Silicon Valley tech firm inks big West Loop lease

Although plenty of companies flock to the Fulton Market District these days, one growing tech firm has left it behind for another emerging downtown spot.

Mountain View, Calif.-based freelancing marketplace Upwork has leased 67,730 square feet at 525 W. Van Buren St., where it moved in earlier this month, the company confirmed.

After tripling its local headcount over the past 18 months to about 100 employees today, the company ran out of room at its 12,000-square-foot office at 224 N. Desplaines St., a couple of blocks east of Fulton Market.

Now it has joined the crowd of tech companies in the city expanding their office footprints as Chicago continues to build up its reputation as a deep tech talent pool.

"We’re continuing to hire talent across all functions and are thrilled to grow our team with local Chicago hires," said Upwork Senior Vice President of Sales Eric Gilpin in a statement. "Chicago has proven to be an incredible market for diverse talent from prestigious universities and leading companies and is one of the fastest growing tech innovation hubs outside the Bay Area."
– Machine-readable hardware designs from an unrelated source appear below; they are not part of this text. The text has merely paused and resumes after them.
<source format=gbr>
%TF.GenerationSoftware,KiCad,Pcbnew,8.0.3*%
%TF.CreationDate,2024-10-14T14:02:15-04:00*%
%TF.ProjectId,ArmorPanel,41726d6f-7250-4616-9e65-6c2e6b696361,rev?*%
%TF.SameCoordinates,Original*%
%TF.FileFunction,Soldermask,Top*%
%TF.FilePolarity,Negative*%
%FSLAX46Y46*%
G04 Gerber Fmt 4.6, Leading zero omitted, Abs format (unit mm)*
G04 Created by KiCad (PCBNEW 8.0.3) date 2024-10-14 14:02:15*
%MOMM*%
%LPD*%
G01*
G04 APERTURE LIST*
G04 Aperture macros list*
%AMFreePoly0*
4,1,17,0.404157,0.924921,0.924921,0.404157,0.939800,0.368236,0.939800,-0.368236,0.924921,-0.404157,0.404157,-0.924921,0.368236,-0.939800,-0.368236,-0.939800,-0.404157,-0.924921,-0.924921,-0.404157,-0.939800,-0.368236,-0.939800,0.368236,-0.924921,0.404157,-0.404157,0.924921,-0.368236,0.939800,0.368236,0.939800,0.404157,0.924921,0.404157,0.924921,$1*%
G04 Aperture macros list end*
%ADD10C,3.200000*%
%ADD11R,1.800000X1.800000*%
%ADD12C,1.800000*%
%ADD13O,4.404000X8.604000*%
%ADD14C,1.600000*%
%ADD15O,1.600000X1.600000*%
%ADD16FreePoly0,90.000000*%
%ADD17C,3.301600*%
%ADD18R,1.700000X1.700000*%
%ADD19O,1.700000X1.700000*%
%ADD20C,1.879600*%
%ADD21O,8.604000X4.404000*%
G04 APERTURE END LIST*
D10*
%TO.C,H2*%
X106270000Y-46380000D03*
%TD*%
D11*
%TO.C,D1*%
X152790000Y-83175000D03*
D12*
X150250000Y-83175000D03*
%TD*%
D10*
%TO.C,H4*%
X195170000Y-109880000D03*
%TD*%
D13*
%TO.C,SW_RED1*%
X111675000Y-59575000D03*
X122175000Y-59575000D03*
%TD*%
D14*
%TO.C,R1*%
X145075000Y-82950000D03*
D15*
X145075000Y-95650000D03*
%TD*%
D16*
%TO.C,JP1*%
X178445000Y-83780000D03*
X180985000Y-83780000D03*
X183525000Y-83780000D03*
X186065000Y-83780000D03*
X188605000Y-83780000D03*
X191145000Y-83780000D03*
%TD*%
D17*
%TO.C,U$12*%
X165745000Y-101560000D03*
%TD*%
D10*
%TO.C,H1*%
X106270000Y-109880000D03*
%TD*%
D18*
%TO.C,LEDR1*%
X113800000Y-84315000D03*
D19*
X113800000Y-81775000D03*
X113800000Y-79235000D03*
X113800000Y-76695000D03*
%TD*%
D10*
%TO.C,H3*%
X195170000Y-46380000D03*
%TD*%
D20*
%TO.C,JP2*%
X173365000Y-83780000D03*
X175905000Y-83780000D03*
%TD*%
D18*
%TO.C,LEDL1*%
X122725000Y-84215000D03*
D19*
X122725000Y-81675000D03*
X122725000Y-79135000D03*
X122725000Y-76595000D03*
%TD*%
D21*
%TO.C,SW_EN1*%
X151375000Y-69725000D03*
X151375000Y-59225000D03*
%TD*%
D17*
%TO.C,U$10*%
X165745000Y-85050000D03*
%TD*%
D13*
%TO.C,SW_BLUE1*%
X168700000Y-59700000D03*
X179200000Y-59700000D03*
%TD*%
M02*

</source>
Tech firms like Upwork have led the demand for downtown office space, hiring local employees who are generally more affordable and easier to retain than their counterparts in coastal cities. As of November, tech firms in Chicago employ more than 143,000 people across more than 4,000 companies, according to Mayor Rahm Emanuel's office.
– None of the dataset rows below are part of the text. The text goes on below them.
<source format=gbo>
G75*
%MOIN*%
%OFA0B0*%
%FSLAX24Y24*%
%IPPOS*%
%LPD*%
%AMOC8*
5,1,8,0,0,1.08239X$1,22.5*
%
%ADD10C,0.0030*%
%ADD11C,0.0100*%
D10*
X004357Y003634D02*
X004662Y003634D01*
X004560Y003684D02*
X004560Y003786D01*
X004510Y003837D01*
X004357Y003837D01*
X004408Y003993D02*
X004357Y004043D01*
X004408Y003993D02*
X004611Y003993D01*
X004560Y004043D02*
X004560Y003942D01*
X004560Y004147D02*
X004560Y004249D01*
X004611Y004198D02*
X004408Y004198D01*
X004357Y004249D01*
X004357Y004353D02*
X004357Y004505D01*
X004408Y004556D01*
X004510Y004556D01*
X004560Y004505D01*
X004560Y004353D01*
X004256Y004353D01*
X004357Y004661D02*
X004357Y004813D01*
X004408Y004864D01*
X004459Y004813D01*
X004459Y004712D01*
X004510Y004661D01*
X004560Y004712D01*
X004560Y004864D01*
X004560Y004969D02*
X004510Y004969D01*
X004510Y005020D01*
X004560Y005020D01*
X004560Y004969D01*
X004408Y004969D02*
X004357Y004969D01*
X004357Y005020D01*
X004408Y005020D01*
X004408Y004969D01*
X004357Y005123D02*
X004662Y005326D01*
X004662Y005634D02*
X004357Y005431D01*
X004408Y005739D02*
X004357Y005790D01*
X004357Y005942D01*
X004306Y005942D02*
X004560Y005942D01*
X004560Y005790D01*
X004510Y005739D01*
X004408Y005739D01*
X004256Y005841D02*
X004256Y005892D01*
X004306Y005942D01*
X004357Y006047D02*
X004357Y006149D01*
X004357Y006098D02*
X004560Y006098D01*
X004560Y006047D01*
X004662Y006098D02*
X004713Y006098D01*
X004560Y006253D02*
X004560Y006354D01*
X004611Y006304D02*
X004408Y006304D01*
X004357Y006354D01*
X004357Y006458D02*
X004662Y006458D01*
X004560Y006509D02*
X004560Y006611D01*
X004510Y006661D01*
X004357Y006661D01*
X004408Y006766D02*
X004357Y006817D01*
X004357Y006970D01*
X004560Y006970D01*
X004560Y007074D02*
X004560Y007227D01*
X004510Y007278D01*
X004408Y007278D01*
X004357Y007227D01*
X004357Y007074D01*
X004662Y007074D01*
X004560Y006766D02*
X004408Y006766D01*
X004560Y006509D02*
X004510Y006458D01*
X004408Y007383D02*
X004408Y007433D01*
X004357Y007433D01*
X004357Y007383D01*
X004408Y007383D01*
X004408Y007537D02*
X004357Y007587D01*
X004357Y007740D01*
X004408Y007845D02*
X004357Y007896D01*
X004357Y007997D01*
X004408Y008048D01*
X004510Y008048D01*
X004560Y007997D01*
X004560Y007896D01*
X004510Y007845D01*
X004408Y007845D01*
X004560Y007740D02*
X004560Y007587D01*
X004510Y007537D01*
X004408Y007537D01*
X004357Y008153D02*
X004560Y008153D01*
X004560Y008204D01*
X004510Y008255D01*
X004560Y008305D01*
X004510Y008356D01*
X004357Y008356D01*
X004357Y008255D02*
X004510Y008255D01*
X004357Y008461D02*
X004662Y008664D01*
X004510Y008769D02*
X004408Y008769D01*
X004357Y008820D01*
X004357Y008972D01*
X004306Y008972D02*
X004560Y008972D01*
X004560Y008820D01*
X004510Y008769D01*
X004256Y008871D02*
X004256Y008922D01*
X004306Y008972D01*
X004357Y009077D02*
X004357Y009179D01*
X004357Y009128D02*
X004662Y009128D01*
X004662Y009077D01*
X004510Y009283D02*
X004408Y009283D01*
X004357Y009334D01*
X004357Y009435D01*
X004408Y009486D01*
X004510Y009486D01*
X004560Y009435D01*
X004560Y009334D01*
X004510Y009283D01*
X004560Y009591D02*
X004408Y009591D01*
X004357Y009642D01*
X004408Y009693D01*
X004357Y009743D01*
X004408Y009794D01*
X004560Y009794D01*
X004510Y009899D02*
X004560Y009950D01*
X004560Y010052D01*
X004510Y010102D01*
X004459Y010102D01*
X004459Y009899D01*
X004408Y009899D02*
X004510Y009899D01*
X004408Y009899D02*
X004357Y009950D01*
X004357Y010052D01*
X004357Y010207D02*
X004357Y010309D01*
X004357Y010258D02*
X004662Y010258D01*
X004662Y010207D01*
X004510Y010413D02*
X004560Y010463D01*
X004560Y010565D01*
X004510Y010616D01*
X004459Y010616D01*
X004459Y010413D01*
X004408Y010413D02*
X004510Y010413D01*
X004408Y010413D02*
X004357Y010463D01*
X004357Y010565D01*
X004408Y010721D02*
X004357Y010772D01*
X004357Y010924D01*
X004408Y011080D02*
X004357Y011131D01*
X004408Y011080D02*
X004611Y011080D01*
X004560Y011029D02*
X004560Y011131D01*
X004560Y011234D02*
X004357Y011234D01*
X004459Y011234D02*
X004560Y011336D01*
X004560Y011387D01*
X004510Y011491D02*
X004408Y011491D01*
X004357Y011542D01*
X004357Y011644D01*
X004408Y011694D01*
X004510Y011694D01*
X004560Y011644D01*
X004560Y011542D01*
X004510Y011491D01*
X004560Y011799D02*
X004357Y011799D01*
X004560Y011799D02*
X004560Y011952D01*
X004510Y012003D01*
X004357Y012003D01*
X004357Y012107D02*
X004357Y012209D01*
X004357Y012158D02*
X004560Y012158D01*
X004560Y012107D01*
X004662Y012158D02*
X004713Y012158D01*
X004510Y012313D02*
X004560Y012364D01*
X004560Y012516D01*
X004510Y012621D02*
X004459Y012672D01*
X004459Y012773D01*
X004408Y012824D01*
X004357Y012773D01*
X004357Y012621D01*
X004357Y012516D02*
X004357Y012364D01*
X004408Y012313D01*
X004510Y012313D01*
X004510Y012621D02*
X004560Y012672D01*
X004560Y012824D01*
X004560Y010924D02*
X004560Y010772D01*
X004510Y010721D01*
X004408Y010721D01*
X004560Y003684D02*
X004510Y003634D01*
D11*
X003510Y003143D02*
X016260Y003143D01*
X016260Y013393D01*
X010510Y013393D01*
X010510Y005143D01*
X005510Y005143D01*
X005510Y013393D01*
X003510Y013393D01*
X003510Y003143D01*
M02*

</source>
That tech demand has kept a lot of downtown office landlords happy and has helped keep downtown office vacancy in check as new skyscrapers have debuted over the past couple of years.

Upwork ran its first Chicago office in early 2016 out of a WeWork co-working location near Grant Park before moving to the Desplaines Street office in mid-2017. The company went public in October, raising $187 million in an IPO, and today it has more than 400 employees total.
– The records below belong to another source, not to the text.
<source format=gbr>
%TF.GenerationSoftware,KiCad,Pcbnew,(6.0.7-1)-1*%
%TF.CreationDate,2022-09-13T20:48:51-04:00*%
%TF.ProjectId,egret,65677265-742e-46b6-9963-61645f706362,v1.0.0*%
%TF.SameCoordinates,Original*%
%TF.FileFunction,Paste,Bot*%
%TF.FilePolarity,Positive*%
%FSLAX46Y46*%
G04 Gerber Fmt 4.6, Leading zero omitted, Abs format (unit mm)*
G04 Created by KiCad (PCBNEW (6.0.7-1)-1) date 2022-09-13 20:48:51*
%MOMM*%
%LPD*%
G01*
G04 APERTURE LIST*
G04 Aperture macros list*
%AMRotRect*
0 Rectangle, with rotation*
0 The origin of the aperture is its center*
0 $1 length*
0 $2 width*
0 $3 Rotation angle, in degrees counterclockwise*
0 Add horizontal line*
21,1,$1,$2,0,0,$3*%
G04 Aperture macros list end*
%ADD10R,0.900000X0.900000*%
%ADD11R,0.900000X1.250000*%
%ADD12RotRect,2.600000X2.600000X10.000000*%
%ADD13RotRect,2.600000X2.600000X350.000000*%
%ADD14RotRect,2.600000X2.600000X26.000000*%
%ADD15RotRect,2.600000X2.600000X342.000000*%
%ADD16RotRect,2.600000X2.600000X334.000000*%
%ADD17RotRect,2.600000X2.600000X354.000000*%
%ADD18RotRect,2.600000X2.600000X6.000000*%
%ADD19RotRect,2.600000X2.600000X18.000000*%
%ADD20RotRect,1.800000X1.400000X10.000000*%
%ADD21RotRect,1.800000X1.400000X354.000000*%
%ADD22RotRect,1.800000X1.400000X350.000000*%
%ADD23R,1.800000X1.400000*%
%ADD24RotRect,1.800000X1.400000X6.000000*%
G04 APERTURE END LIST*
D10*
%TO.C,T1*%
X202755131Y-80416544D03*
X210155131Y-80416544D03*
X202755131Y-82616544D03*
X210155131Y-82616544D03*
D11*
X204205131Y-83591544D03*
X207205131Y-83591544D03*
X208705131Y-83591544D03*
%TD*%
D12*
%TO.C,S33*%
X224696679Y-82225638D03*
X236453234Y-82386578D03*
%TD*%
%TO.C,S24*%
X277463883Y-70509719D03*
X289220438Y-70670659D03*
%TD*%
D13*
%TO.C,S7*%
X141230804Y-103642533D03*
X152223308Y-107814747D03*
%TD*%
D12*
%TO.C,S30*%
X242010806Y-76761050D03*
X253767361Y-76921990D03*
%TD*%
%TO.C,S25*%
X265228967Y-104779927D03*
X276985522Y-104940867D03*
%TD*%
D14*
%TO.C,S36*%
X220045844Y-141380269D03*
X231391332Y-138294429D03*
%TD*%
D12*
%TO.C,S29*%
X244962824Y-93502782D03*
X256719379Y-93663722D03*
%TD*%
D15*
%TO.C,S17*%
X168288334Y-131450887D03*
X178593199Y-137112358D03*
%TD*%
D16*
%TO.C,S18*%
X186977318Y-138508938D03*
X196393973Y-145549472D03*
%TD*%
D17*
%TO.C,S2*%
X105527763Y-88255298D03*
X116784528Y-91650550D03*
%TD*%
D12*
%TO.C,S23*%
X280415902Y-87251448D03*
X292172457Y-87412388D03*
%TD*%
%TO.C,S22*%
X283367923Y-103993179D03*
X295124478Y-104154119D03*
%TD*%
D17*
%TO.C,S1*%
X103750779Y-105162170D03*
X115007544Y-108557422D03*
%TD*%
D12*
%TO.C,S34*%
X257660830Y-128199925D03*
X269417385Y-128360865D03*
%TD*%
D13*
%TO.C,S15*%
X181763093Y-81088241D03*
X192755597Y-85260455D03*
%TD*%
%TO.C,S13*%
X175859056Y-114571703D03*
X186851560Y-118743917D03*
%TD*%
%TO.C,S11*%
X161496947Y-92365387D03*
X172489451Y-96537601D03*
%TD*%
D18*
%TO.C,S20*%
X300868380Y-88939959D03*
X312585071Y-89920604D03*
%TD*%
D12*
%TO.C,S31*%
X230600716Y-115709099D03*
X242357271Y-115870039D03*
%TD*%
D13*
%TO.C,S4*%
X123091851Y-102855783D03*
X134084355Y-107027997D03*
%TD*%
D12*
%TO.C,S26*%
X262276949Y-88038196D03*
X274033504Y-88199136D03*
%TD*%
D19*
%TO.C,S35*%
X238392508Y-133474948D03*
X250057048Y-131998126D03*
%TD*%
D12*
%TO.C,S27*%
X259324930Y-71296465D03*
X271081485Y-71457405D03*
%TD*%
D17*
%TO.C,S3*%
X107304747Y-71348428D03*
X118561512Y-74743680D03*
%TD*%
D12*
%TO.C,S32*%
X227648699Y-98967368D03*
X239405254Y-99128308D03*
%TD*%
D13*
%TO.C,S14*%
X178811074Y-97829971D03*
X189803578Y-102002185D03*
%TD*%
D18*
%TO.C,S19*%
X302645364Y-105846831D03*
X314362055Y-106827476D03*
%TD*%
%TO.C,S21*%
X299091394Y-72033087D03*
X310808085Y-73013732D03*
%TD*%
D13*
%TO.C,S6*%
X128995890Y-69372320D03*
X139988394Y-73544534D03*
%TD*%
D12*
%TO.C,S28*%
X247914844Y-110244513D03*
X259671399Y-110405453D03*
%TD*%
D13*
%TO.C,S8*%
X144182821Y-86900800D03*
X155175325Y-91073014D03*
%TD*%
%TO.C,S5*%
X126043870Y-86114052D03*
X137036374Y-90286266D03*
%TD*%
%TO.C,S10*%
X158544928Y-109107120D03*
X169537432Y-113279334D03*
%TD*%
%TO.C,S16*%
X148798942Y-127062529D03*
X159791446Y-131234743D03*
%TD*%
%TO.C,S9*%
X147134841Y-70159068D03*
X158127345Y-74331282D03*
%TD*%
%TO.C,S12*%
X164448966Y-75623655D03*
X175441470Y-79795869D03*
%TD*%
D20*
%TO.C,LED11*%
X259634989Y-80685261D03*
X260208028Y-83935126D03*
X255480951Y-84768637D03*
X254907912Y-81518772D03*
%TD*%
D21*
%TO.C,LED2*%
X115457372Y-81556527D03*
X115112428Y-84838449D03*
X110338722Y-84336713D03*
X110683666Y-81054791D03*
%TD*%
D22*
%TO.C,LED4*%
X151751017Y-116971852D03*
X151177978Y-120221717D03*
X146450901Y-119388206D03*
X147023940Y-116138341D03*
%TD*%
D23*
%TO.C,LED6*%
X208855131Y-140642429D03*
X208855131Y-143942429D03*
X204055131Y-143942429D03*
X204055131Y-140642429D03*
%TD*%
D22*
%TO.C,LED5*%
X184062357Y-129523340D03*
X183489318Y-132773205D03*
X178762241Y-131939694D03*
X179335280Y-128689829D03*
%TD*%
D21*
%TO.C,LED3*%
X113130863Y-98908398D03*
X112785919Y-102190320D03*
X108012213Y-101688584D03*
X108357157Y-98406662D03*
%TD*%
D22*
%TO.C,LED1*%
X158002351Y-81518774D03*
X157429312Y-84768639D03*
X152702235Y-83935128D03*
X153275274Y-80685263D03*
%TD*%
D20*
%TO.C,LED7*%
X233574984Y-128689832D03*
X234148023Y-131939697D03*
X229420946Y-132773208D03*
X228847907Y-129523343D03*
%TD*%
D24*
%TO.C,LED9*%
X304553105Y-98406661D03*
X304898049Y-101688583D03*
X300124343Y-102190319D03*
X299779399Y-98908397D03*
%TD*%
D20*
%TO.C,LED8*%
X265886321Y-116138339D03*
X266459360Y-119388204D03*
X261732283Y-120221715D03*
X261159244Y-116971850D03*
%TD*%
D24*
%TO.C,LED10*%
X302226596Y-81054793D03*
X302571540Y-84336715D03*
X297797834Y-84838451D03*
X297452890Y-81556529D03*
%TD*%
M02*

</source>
Upwork's online marketplace connects employers with freelance workers in various industries, with Upwork taking a cut of the payment when a worker is hired. The company reported revenue of $186 million year-to-date through September 2018, according to its most recent quarterly report.

At its new Chicago home on the 11th floor at 525 W. Van Buren, Upwork adds to a list of companies gravitating to a pocket of the West Loop near Union Station.

The building is across the street from the Old Main Post Office, where Walgreens Boots Alliance, Ferrara Candy and the Chicago Metropolitan Agency for Planning will soon move in as New York-based developer 601W completes a transformation of the long-vacant property into a modern office building. And immediately north of Upwork's new home, Chicago developer Riverside Investment & Development plans to build a 1.5 million-square-foot office skyscraper anchored by BMO Harris Bank, which will consolidate its downtown offices there.

Fulton Market didn't have the immediately available space for Upwork to grow, according to Gilpin, which sent the company looking elsewhere.

"Union Station is one of the fastest-growing areas in the West Loop and a key transportation hub," Gilpin's statement said. "Our team is excited to be part of its revitalization and tech expansion, while remaining centrally adjacent to the river and central loop."

Upwork's new lease notches a win for Boston-based AEW Capital Management, which paid $135 million for the 16-story building in 2015 when it was about 20 percent vacant. After a handful of completed deals over the past year, the building is now just 9 percent vacant, according to real estate information company CoStar Group.

Upwork said in a statement that it has sub-leased its old offices on Desplaines Street to two tenants with a lease that runs through October 2020. That building is owned by Irvine, Calif.-based Shopoff Realty Investments.

Jones Lang LaSalle brokers Melissa Rubenstein and Gary Kostecki represented AEW on the Upwork deal, and Allen Rogoway, Janna Luce and Eric Nolin of real estate brokerage Cresa represented Upwork.